There are two sites at Alice Springs for which readily accessible temperature data are available. The first is the Alice Springs Post Office commencing in 1878 and ceasing in 1953; the other is the Alice Springs airport commencing in 1941 and currently the official observing site for Alice Springs. The sites are about 10 km apart; the difference in January monthly mean maximum temperatures between the sites during the period of common observations (1943-53) was 0.2oC with the airport being the warmer of the two.
For the airport site the January monthly mean maximum temperature for all years of record (1942-2012) is 36.2oC. The monthly mean January maximum temperature for all years (1879-1953) at the Post Office is 0.3oC cooler at 35.9oC. The impression is that, when combined, we have a relatively homogeneous maximum temperature record for Alice Springs that spans 134 years.
The airport site is the basis for conclusions being drawn that warming has occurred during the second half of the 20th century. The 95th percentile for the monthly mean maximum temperature data is 39.0oC; five years exceeded this value making the hottest Januarys 1994, 1999, 2004, 2006 and 2008, all in recent decades. The warmest year (2006 with a monthly mean of 40.0oC) started with 12 consecutive days above 40oC and with a subsequent 4 days above 40oC. To date, 2013 is up with these previously hot months having experienced the first 14 days with temperatures reaching 40oC or above. On these data alone one might conclude central Australia has been getting hotter.

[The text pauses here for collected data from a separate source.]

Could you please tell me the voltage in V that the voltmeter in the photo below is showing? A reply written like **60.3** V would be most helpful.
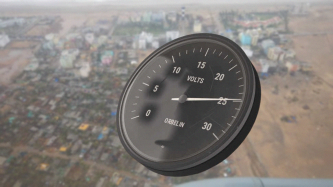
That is **25** V
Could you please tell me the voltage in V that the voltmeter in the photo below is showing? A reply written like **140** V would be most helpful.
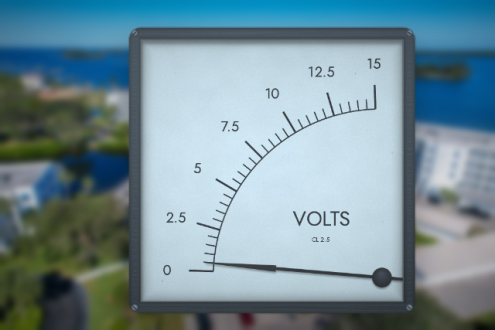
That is **0.5** V
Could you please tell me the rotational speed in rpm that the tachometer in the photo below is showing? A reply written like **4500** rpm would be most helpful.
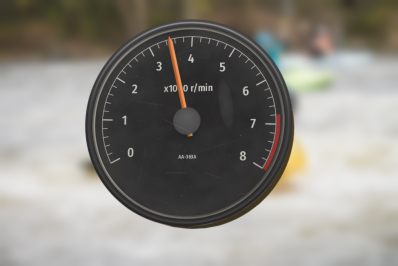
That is **3500** rpm
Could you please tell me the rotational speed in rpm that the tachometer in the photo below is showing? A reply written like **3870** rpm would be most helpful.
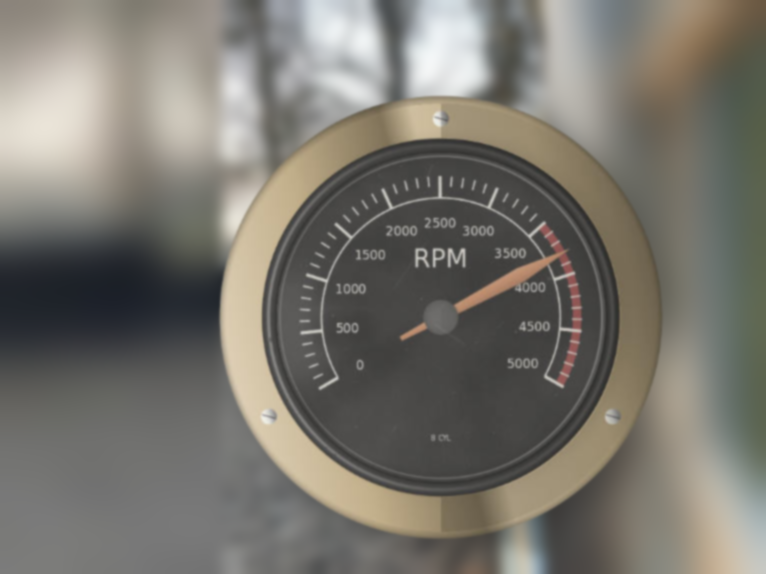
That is **3800** rpm
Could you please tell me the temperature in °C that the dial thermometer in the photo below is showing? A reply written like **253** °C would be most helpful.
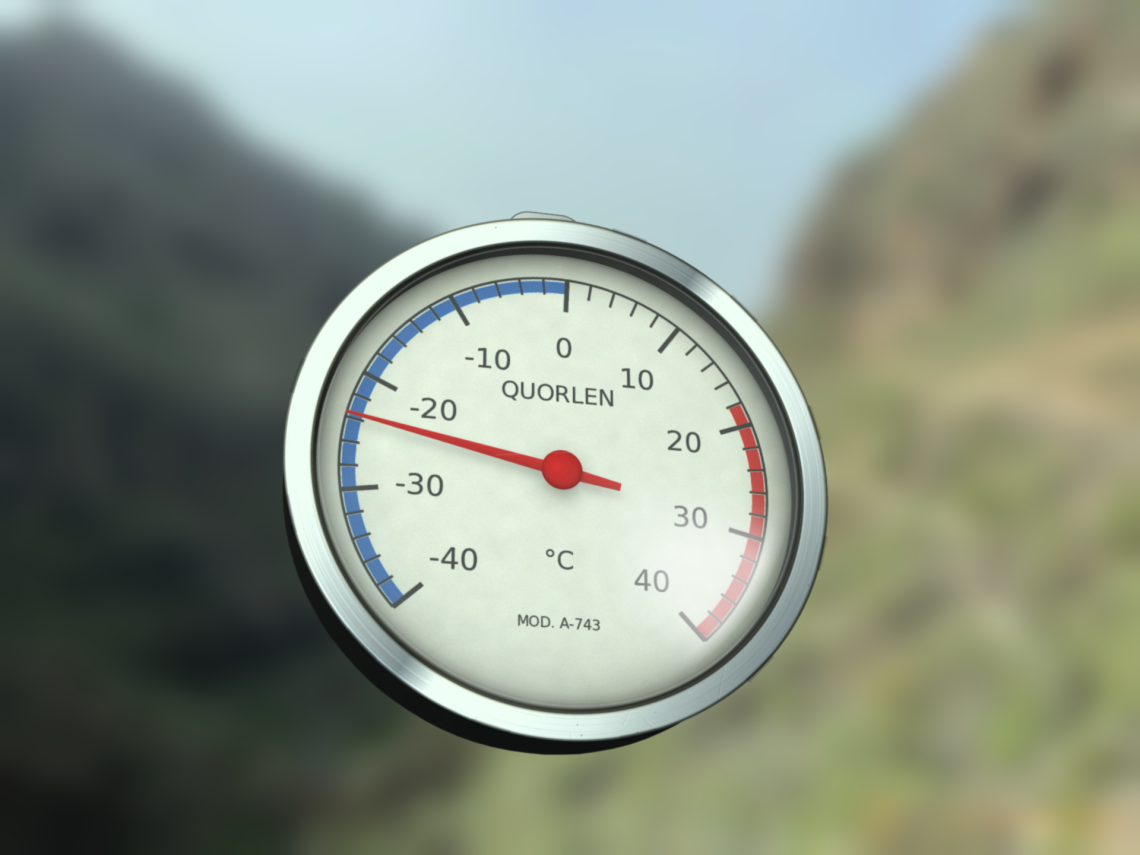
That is **-24** °C
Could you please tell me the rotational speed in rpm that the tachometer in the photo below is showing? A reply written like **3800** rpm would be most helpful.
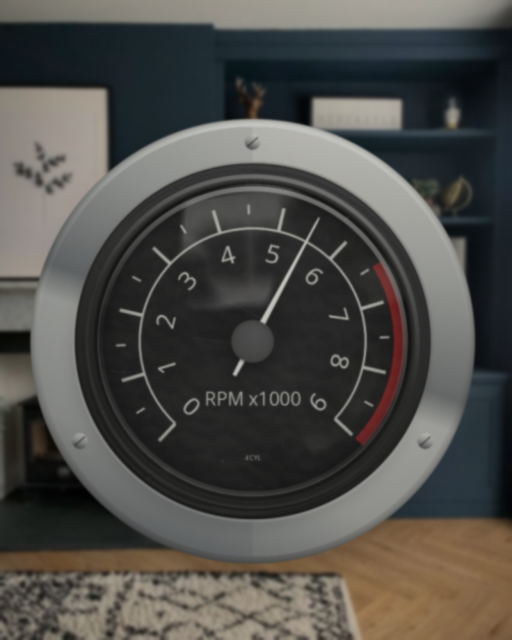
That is **5500** rpm
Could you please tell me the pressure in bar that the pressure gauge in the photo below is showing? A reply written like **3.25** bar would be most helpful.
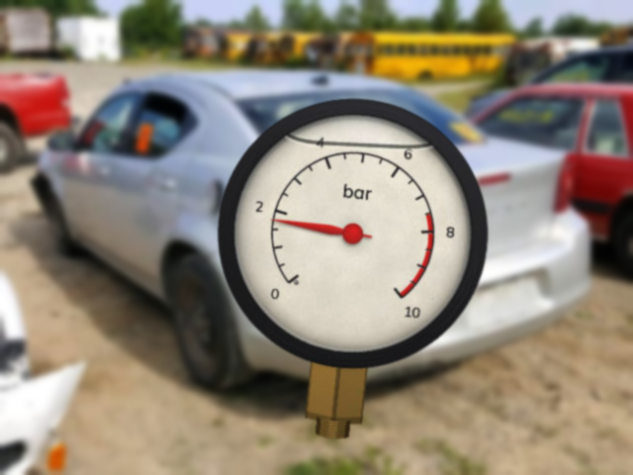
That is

The Post Office data, however, show a quite different picture. The 95th percentile value is 39.3oC, or 0.3oC warmer than for the airport. The hottest years from the Post Office record were 1879, 1881, 1887 and 1881, all in the late 19th century. The hottest year in the Post Office record was 1887 and had 11 days above 40oC, a brief respite then another 10 days above 40oC. Taken in isolation the Post Office record would suggest a very warm late 19th century with a cooling trend since.
When we plot the monthly mean data for both sites an extended pattern of cooling followed by warming emerges. Temperatures are now only recovering to the values of the late 19th century.
It is unfortunate that the Australian government has not considered it sufficiently important to digitise and make publicly accessible all of the meteorological records from earlier years. The Bureau of Meteorology website has a range of important statistics about changing climate but most are generated from data subsequent to 1910 and based on a digitised selection of those recorded. As a consequence, statements based on the post-1910 data that suggest an ongoing warming trend are incomplete and likely misleading.
There is fragmentary accessible data (such as the above for Alice Springs) and much anecdotal evidence to suggest that during the late 19th century over central Australia, western New South Wales and South West Queensland the temperatures were as warm as or warmer than for recent decades. Without ready access to the existing earlier meteorological data a faulty picture of a warming Australian climate is portrayed in official statements. However, based on the Alice Springs data, a coming period of cooling cannot be discounted.